* Begin *

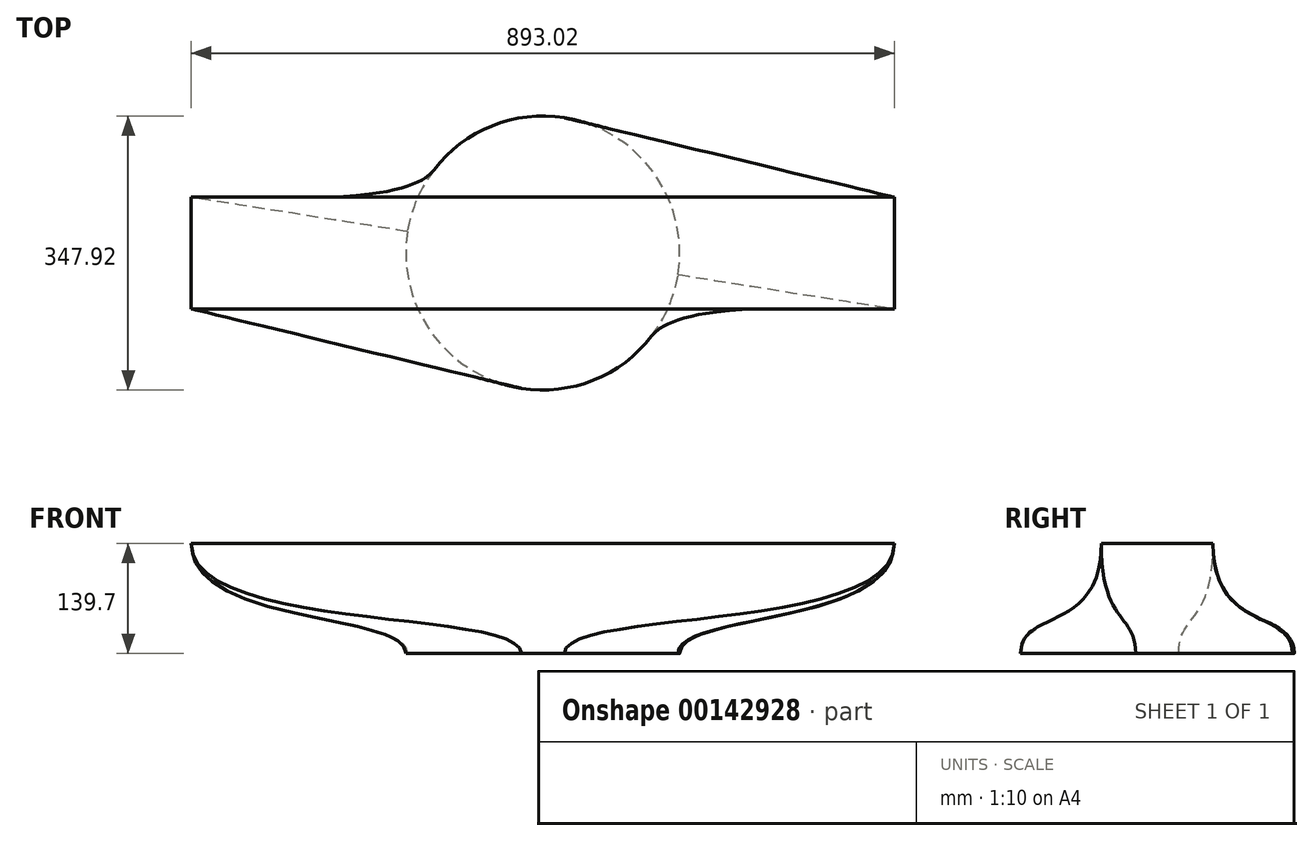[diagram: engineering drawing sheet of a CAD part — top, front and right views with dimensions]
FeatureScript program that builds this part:
annotation { "Feature Type Name" : "Feature", "Feature Type Description" : "" }
export const myFeature = defineFeature(function(context is Context, id is Id, definition is map)
    precondition{}
    {
        {
            var Q0;
            Q0=qCreatedBy(makeId("Top.planeOp"),FACE);
            var sketch = newSketch(context, id + "F0", { "sketchPlane" : qUnion([Q0])});
            skCircle(sketch, "E0", {"center": v(0, 0) * mm, "radius": 173.96 * mm});
            skSolve(sketch);
        }
        {
            var Q0;
            Q0=makeQuery(id+"F0.imprint","IMPRINT",FACE,{"disambiguationData":[TD([[makeQuery(id+"F0.imprint","IMPRINT",EDGE,{"derivedFrom":sQuery(id+"F0.wireOp",EDGE,"E0")}),1.0]])]});
            cPlane(context, id + "F1", {"entities" : qUnion([Q0]), "cplaneType" : CPlaneType.OFFSET, "offset" : 139.7 * mm, "width" : 152.4 * mm, "height" : 152.4 * mm});
        }
        {
            var Q0;
            Q0=qCreatedBy(id+"F1.planeOp",FACE);
            var sketch = newSketch(context, id + "F2", { "sketchPlane" : qUnion([Q0])});
            skLineSegment(sketch, "E1.bottom", {"start": v(446.5, -70.9) * mm, "end": v(-446.5, -70.9) * mm});
            skLineSegment(sketch, "E1.top", {"start": v(446.5, 70.9) * mm, "end": v(-446.5, 70.9) * mm});
            skLineSegment(sketch, "E1.left", {"start": v(446.5, -70.9) * mm, "end": v(446.5, 70.9) * mm});
            skLineSegment(sketch, "E1.right", {"start": v(-446.5, -70.9) * mm, "end": v(-446.5, 70.9) * mm});
            skPoint(sketch, "E1.middle", {"position": v(0, 0) * mm});
            skSolve(sketch);
        }
        {
            var Q0;
            Q0=makeQuery(id+"F0.imprint","IMPRINT",FACE,{"disambiguationData":[TD([[makeQuery(id+"F0.imprint","IMPRINT",EDGE,{"derivedFrom":sQuery(id+"F0.wireOp",EDGE,"E0")}),1.0]])]});
            var Q1;
            Q1=makeQuery(id+"F2.imprint","IMPRINT",FACE,{"disambiguationData":[TD([[makeQuery(id+"F2.imprint","IMPRINT",EDGE,{"derivedFrom":sQuery(id+"F2.wireOp",EDGE,"E1.bottom")}),-1.0]])]});
            loft(context, id + "F3", {"startCondition" : LoftEndDerivativeType.NORMAL_TO_PROFILE, "startMagnitude" : 1, "endCondition" : LoftEndDerivativeType.NORMAL_TO_PROFILE, "endMagnitude" : 2, "sheetProfilesArray" : [{ "sheetProfileEntities" : qUnion([Q0]) }, { "sheetProfileEntities" : qUnion([Q1]) }]});
        }
    });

* End *

- Problem to work on -
Pick out each line in the data above that contains the string "qCreatedBy", and copy those lines.

- Result -
            Q0=qCreatedBy(makeId("Top.planeOp"),FACE);
            Q0=qCreatedBy(id+"F1.planeOp",FACE);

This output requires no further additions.